Tikaya lifted the flute to her lips and played a scale. As the notes filled the bilge room, she closed her eyes and tried to detect an otherworldly influence to the sounds. If there was one, her lack of sensitivity kept her from sensing it.
“Did it work?” Rias asked.
“I’m not sure. I need to talk to that boy again. It is the first pattern I’ve tried that’s made sense. Er, not made sense as it were.” Tikaya hopped to her feet, intending to hunt down Garchee.
“Good.” Rias gave her a parting salute.
Tikaya paused and eyed him. “How do you do it?”
“Do what?”
“You have a knack for coming up with the solution, even when it has nothing to do with your field of expertise.”
Rias pressed a hand to his chest. “ I didn’t come up with the solution. You did.”
“But it was your question that sparked my idea. And this isn’t the first time things have worked out that way.”
Rias chuckled. “All those years when I was a captain and then an admiral, do you know what I did when we were in some tricky situation and I needed to come up with a solution for a problem?”
“You mean the solutions didn’t simply flow into your brain as gifts from the gods? Or, I suppose, Turgonians would thank their ancestors.”
“Alas, it doesn’t work that way. Early in my command days, I gathered the officers and ask for opinions, but I realized we’d all come through the same training system and all had similar thoughts. The real brilliance came when I started chatting with the uneducated firemen in the boiler room.”
Tikaya studied his eyes, searching for a mischievous twinkle that would suggest he was teasing her, but she didn’t spot it. “You’re serious?”

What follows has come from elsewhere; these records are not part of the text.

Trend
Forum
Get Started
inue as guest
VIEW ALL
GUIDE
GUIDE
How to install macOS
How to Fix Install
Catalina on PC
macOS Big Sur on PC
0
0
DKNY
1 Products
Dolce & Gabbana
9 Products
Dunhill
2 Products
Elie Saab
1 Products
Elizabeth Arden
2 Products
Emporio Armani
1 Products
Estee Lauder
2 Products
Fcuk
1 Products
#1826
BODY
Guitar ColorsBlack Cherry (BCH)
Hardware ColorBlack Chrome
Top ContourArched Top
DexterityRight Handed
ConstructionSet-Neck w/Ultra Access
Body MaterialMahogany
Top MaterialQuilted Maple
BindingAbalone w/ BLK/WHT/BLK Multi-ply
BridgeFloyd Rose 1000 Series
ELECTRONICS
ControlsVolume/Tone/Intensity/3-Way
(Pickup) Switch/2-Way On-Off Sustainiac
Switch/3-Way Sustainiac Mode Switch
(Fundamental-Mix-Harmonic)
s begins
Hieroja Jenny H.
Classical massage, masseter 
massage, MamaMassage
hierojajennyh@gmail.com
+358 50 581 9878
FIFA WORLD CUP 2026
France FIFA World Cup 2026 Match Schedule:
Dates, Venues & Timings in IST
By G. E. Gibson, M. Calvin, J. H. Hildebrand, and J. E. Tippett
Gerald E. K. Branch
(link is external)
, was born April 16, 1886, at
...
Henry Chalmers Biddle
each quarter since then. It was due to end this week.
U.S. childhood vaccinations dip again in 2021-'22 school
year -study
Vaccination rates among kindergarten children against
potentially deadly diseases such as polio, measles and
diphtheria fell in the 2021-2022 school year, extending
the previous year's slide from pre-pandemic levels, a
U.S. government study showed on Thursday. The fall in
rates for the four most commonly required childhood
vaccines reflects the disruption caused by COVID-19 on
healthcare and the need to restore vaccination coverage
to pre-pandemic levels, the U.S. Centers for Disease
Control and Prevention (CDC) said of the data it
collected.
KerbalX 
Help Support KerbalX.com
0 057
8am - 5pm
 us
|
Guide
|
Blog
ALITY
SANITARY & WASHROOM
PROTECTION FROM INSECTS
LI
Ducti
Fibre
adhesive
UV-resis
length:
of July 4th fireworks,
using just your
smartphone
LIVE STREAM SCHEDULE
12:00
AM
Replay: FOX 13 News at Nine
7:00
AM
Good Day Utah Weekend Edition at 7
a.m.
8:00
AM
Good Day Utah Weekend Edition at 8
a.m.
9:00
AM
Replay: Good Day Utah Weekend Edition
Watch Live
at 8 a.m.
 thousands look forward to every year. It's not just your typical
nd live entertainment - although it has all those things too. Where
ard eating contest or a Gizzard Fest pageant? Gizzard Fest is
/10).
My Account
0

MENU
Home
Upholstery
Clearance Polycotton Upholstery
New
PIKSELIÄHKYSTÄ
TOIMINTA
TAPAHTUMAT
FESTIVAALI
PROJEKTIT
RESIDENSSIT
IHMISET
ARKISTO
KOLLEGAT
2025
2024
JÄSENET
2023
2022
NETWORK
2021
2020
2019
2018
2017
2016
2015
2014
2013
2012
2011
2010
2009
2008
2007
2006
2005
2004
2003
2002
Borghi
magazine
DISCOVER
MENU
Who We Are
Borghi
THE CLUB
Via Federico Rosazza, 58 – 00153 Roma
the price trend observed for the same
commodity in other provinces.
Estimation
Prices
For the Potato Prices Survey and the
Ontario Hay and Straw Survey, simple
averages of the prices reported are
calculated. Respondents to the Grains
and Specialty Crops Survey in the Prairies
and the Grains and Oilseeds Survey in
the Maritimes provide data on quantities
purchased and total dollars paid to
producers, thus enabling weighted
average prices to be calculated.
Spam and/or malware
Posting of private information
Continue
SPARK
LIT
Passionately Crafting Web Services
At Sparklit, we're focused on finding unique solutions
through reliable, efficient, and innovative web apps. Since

“Absolutely. Nine times out of ten, the conversations wouldn’t go anywhere, but once in a while some grunt who’d been a farmer before joining up would tell a story of how he had, for example, carved wooden owls to keep birds out of the berry patch, and that would give me an idea. In that case, I figured out a way for my ship to appear to be in multiple places at once to protect several vulnerable targets along the coast until reinforcements arrived.” Rias gave a self-effacing shrug. “I got a medal for that one.”
“So... you’re the equivalent of a uneducated grunt in the boiler room for me?”
The half-smile returned as he regarded the pump and his sweat-dampened clothing. “Apropos, don’t you think?”
“All hands on deck!” came a cry from somewhere above.
Footlockers thumped and hatches banged open and shut.
“I might not have time to talk to the boy after all,” Tikaya said, dread settling in her belly.
“Go find him now, before the action starts.” Rias returned to the lever, arms pumping twice as fast. “I’ll be up in a minute.” He seemed determined to empty every inch of water before he left the task. Maybe he feared they’d need to shed all the excess weight they could.
“All right,” Tikaya said, though she wasn’t sure she wanted to see what had prompted the shout from above.
Up on deck, wan dawn light seeped through a cloud-filled sky. Seamen scurried about, trimming the sails per the mate’s orders. The captain stood on the forecastle next to the wheel, gazing through a spyglass toward the gray seas behind them. It wasn’t until Tikaya climbed up beside him that she spotted the reason for the wake-up call.
The masts and sails of three ships—three large ships—were visible on the horizon.
“A frigate and two galleons,” the captain muttered, speaking to himself. He didn’t seem to have noticed Tikaya.